*** Opening of Working data ***
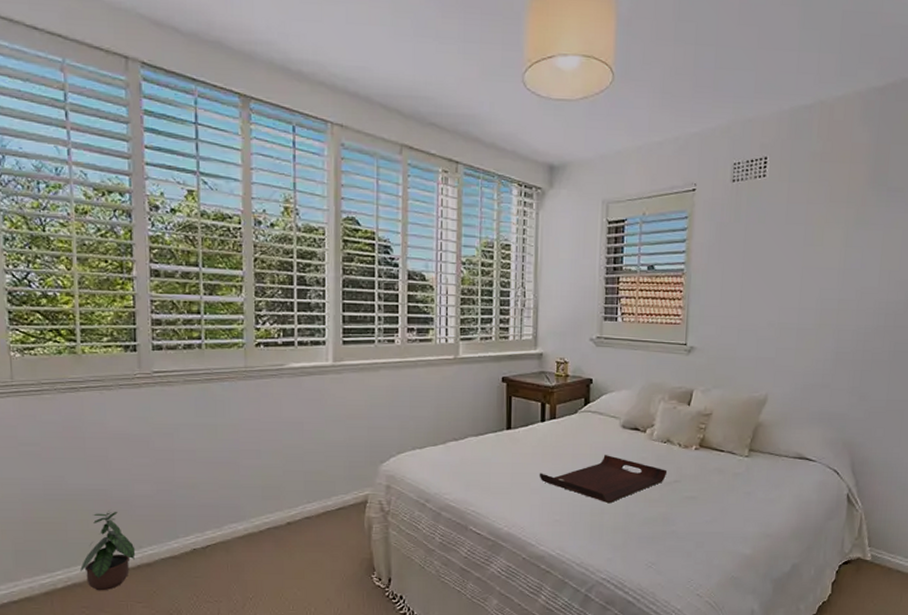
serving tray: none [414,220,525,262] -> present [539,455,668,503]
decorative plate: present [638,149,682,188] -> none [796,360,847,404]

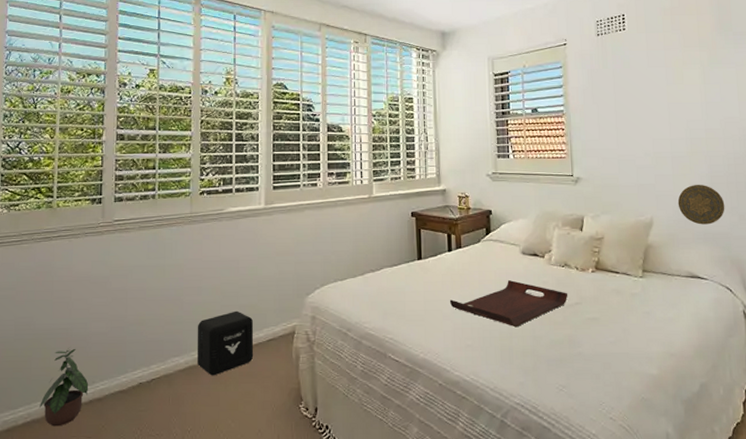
air purifier: none [256,477,321,544] -> present [196,310,254,376]
decorative plate: none [796,360,847,404] -> present [677,184,725,225]

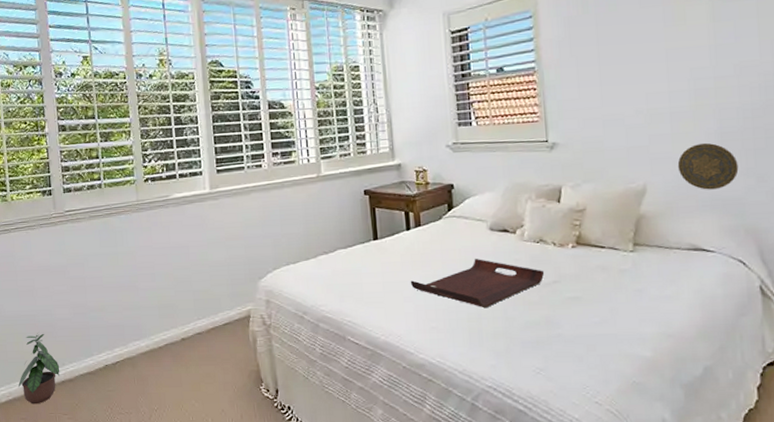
air purifier: present [196,310,254,376] -> none [154,296,211,359]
*** Close of Working data ***
**Exercise brief:** Where does the word "purifier" appear in the listing above? Copy every line that holds it.

**Answer space:**
air purifier: none [256,477,321,544] -> present [196,310,254,376]
air purifier: present [196,310,254,376] -> none [154,296,211,359]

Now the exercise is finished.